_WORK ITEM_
State how many lines in the records below contain the word "anwendbar". Nothing else is needed.

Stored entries
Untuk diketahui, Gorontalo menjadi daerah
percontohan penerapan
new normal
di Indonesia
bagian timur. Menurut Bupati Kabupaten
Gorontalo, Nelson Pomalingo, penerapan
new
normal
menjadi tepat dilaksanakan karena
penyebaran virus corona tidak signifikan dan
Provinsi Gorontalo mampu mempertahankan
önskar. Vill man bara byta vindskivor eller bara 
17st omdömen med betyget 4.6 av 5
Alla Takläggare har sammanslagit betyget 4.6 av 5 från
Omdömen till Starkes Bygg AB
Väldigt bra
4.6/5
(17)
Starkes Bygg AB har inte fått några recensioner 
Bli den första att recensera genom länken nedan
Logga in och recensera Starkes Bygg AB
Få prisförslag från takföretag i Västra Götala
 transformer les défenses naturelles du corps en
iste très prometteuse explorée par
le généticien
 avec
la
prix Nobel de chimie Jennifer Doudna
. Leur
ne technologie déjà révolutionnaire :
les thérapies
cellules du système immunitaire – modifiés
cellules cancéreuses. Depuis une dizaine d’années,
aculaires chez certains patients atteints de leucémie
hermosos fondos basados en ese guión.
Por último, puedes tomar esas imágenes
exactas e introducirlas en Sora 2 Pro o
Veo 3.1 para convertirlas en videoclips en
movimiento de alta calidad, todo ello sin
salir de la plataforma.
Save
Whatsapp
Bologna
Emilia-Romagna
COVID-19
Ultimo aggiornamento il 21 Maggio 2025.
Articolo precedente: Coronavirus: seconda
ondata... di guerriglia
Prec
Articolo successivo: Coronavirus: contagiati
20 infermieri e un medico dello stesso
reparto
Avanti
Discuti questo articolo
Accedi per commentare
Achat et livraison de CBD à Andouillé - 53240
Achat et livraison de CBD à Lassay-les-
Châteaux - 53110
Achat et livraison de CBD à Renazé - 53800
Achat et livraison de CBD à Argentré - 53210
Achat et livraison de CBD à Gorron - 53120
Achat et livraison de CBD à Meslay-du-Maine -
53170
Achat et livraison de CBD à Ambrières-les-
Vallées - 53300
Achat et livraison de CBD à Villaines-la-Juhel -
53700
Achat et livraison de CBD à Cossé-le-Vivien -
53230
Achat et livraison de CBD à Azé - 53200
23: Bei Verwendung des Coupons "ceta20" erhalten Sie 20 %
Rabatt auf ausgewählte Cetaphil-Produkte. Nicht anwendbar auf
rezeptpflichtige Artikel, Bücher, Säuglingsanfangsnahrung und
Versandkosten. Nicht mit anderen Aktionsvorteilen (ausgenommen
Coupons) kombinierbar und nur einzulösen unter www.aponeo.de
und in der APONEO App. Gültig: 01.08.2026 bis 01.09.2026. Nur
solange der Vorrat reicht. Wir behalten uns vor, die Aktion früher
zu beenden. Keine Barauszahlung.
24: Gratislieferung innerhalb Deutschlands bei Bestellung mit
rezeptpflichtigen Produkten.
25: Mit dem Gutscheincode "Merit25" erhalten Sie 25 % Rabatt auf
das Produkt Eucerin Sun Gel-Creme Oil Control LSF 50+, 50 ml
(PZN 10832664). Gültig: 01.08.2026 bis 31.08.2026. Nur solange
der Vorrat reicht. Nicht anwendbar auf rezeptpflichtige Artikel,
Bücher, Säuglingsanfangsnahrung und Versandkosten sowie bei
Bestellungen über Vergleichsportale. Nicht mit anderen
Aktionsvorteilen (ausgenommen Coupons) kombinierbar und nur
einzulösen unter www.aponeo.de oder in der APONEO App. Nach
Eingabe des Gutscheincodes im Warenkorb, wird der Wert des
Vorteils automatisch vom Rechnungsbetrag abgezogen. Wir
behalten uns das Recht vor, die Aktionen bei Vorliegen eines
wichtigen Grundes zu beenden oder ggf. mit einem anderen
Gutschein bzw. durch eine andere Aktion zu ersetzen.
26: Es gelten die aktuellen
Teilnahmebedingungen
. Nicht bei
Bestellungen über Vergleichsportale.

_ANSWER TO THIS TASK_
2